First, a few words about “solutions” that won’t work. The New York Police Department, whose job is to control crime in the transit system, is targeting homelessness and fare evasion, which the MTA says cost the transit systems $215 million last year. It is a long-standing reflex to criminalize poverty, to flood the zone with police and to tell the public to breathe easily as the number of summonses and arrests skyrocket. Overwhelmingly, black and Latinx New Yorkers are swept up in this enforcement. The plan is to add 500 more police officers to keep this machine moving.
But this proposal is based on assumptions we don’t think bear out. Fare evasion is often about income inequity, not lawlessness. Truth is, many of our fellow New Yorkers simply cannot afford a MetroCard’s $2.75-per-swipe along with other essentials, such as paying rent or buying food. For them, fare evasion is sometimes a necessary, terrifying choice.
And, increasingly, they are paying a heavy price for that choice. While arrests have gone down by almost half this past year, NYPD fare evasion enforcement is up 50 percent: police have issued 21,000 more civil summonses for fare evasion in 2019 than in 2018. It’s better on balance for a person to owe a civil fine than to be arrested and face the criminal justice system and its consequences, but financial hardship can make paying this fine – $100 – an impossibility.
So, are more police officers really going to help? Probably not, because financial hardship drives fare evasion. And that simple fact undercuts the wisdom of continuing to address fare evasion and homelessness by simply stepping up enforcement that targets black and Latinx commuters, who make up the lion’s share of those arrested or issued summonses.
Instead, the smart solution is to invest in transit system affordability by expanding and expediting access to the Fair Fares program, which has to date provided half-priced MetroCards to about 92,700 low-income New Yorkers. In recent weeks a growing number of New York City Council members have wisely called for more funding for Fair Fares, and the Mayor has heeded this charge. In January, Fair Fares will be open to an estimated 700,000 residents with incomes at or below poverty. We applaud this initiative – it will have life-changing impact for people who simply can’t afford to ride this city’s subways and buses.
Congresswoman Nydia Velazquez (D-NY) has gone a step further, proposing the “Transportation Equity Act,” which would set up a $1 billion annual federal grant program to provide free public transportation for people over the age of 60, the disabled and people whose income is at or below 300 percent of the federal poverty level of about $25,000 a year for a family of four.

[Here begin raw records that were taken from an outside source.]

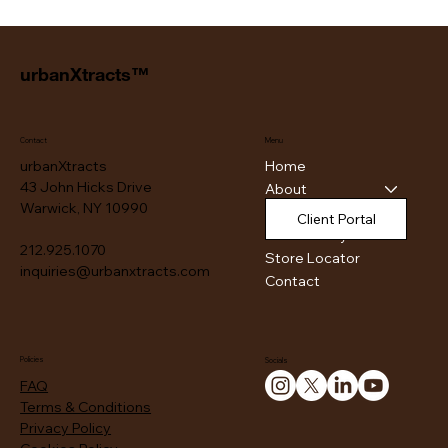
urbanXtracts™
Contact
Menu
Home
urbanXtracts
43 John Hicks Drive
About
Warwick, NY 10990
Products
Client Portal
Authenticity
212.925.1070
Store Locator
inquiries@urbanxtracts.com
Contact
Policies
Socials
FAQ
Terms & Conditions
Privacy Policy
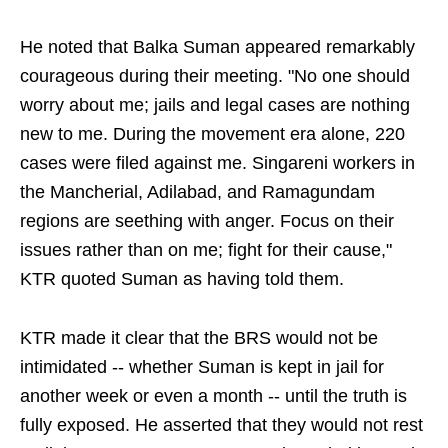
He noted that Balka Suman appeared remarkably
courageous during their meeting. "No one should
worry about me; jails and legal cases are nothing
new to me. During the movement era alone, 220
cases were filed against me. Singareni workers in
the Mancherial, Adilabad, and Ramagundam
regions are seething with anger. Focus on their
issues rather than on me; fight for their cause,"
KTR quoted Suman as having told them.
KTR made it clear that the BRS would not be
intimidated -- whether Suman is kept in jail for
another week or even a month -- until the truth is
fully exposed. He asserted that they would not rest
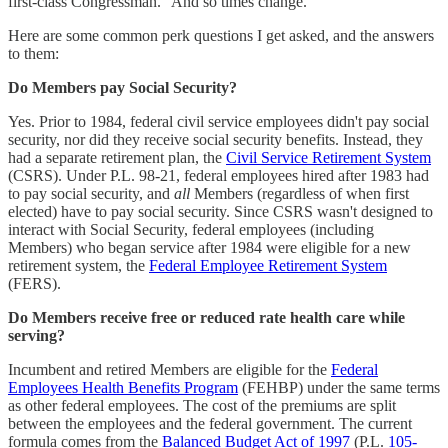
first-class Congressman." And so times change.
Here are some common perk questions I get asked, and the answers
to them:
Do Members pay Social Security?
Yes. Prior to 1984, federal civil service employees didn't pay social
security, nor did they receive social security benefits. Instead, they
had a separate retirement plan, the
Civil Service Retirement System
(CSRS). Under P.L. 98-21, federal employees hired after 1983 had
to pay social security, and
all
Members (regardless of when first
elected) have to pay social security. Since CSRS wasn't designed to
interact with Social Security, federal employees (including
Members) who began service after 1984 were eligible for a new
retirement system, the
Federal Employee Retirement System
(FERS).
Do Members receive free or reduced rate health care while
serving?
Incumbent and retired Members are eligible for the
Federal
Employees Health Benefits Program
(FEHBP) under the same terms
as other federal employees. The cost of the premiums are split
between the employees and the federal government. The current
formula comes from the
Balanced Budget Act of 1997
(P.L.
105-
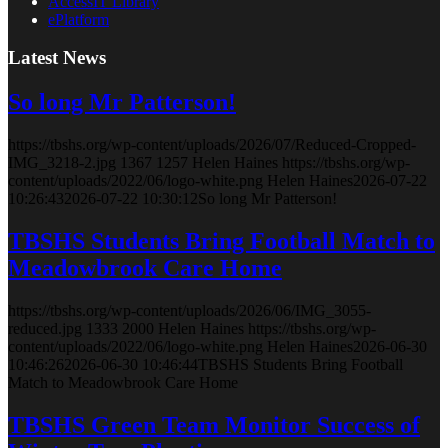
AccessIT Library
ePlatform
Latest News
So long Mr Patterson!
https://tbshs.org/wp-content/uploads/2026/07/Reduced-Cropped-
IMG_3218-2.jpg
1367
1257
Helen Haines
https://tbshs.org/wp-
content/uploads/2022/06/logo-white.png
Helen Haines
2026-07-22
10:26:43
2026-07-22 10:30:12
So long Mr Patterson!
TBSHS Students Bring Football Match to
Meadowbrook Care Home
https://tbshs.org/wp-content/uploads/2026/06/IMG_3055-
reduced.jpg
1333
2000
Helen Haines
https://tbshs.org/wp-
content/uploads/2022/06/logo-white.png
Helen Haines
2026-06-30
10:46:26
2026-06-30 10:46:44
TBSHS Students Bring Football
Match to Meadowbrook Care Home
TBSHS Green Team Monitor Success of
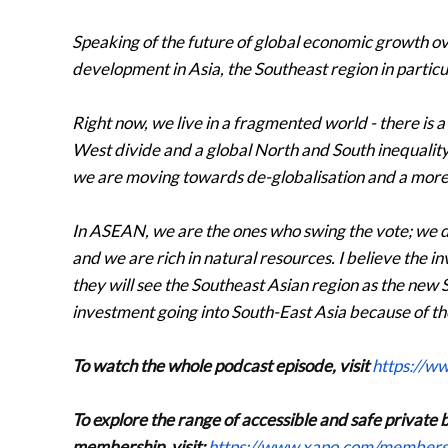
Speaking of the future of global economic growth ove
development in Asia, the Southeast region in particu
Right now, we live in a fragmented world - there is
West divide and a global North and South inequality. 
we are moving towards de-globalisation and a mor
In ASEAN, we are the ones who swing the vote; we do
and we are rich in natural resources. I believe the i
they will see the Southeast Asian region as the new
investment going into South-East Asia because of the
To watch the whole podcast episode, visit
https://w
To explore the range of accessible and safe private 
membership, visit:
https://www.xapo.com/members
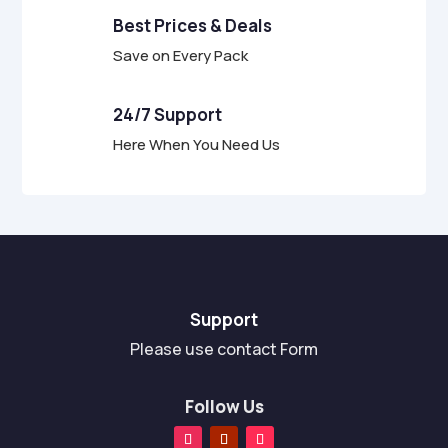
Best Prices & Deals
Save on Every Pack
24/7 Support
Here When You Need Us
Support
Please use contact Form
Follow Us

She also joined with about two dozen council members in support of Fair Fares and police sensitivity training after three alarming videos went public in recent weeks: officers, guns drawn on a crowded subway car, surrounding an unarmed fare beater suspected of carrying a gun in the Franklin St. stop; the arrest of a woman selling churros at a Bushwick stop; and a police officer punching two teenagers at the Jay St.-Metro Tech station in Brooklyn as officers attempted to contain a brawl.
The videos looked bad. They made it clear that – sometimes – police presence can be a hindrance, not a help. They do not make the case for adding more police underground with a mandate to hand out even more summonses, most of which – if the past is any guidance – will go to black and brown people.

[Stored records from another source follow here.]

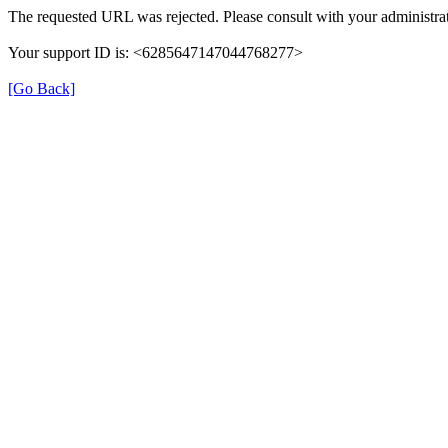
The requested URL was rejected. Please consult with your administrat
Your support ID is: <6285647147044768277>
[Go Back]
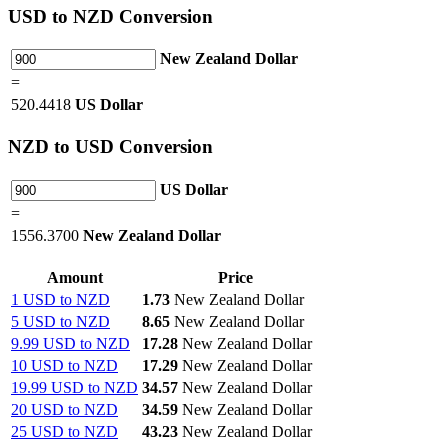
USD
to NZD Conversion
New Zealand Dollar
=
520.4418
US Dollar
NZD
to USD Conversion
US Dollar
=
1556.3700
New Zealand Dollar
Amount
Price
1 USD to NZD
1.73
New Zealand Dollar
5 USD to NZD
8.65
New Zealand Dollar
9.99 USD to NZD
17.28
New Zealand Dollar
10 USD to NZD
17.29
New Zealand Dollar
19.99 USD to NZD
34.57
New Zealand Dollar
20 USD to NZD
34.59
New Zealand Dollar
25 USD to NZD
43.23
New Zealand Dollar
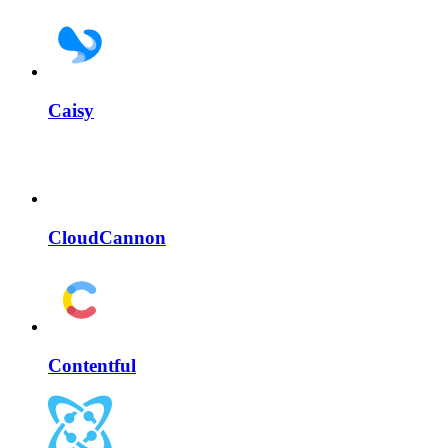
Caisy
CloudCannon
Contentful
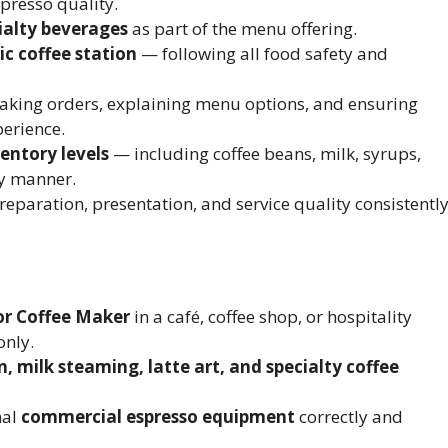
presso quality.
cialty beverages
as part of the menu offering.
ic coffee station
— following all food safety and
taking orders, explaining menu options, and ensuring
perience.
entory levels
— including coffee beans, milk, syrups,
y manner.
reparation, presentation, and service quality consistently
or Coffee Maker
in a café, coffee shop, or hospitality
only.
, milk steaming, latte art, and specialty coffee
nal
commercial espresso equipment
correctly and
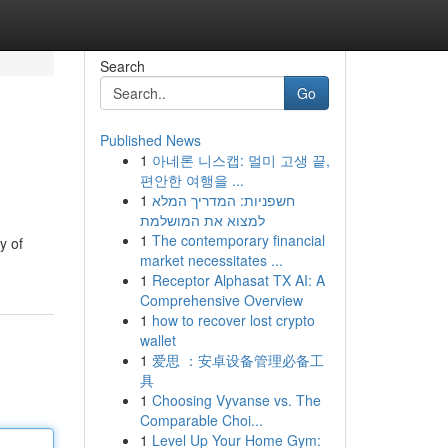
Search
Go
Published News
1
아네론 니스캡: 멀미 고생 끝,
편안한 여행을 ...
1
חשפניות: המדריך המלא
למצוא את המושלמת
1
The contemporary financial
y of
market necessitates ...
1
Receptor Alphasat TX AI: A
Comprehensive Overview
1
how to recover lost crypto
wallet
1
爱思 ：安卓设备管理必备工
具
1
Choosing Vyvanse vs. The
Comparable Choi...
1
Level Up Your Home Gym:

If, as the MTA insists, fair evasion is on the rise—which is questionable given the lack of credibility of MTA survey methods—any viable solution has to tackle the economic need that often drives people to do it. And no amount of police can do this—criminalizing poverty only makes it harder for struggling New Yorkers to find work or affordable housing, and diverts public resources away from the neediest among us.

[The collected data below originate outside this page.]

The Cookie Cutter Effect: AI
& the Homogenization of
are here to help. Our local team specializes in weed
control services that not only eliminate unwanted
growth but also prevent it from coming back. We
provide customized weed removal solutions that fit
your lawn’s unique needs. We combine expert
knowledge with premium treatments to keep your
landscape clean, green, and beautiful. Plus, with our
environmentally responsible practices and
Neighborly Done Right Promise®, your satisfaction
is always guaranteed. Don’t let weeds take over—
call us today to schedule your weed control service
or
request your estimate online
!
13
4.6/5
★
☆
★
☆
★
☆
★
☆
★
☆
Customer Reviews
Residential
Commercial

The city and the MTA need to work together to give low-income New Yorkers more options, not to use the transit system as a tool to shame and criminalize. The Mayor and the City Council are taking important steps in that direction by fully expanding Fair Fares to all eligible New Yorkers in January. We look forward to public outreach on par with that for other signature city initiatives like universal PreK and paid sick leave. And ongoing, permanent funding is essential to keeping this program – the best transit affordability tool we have – moving ahead.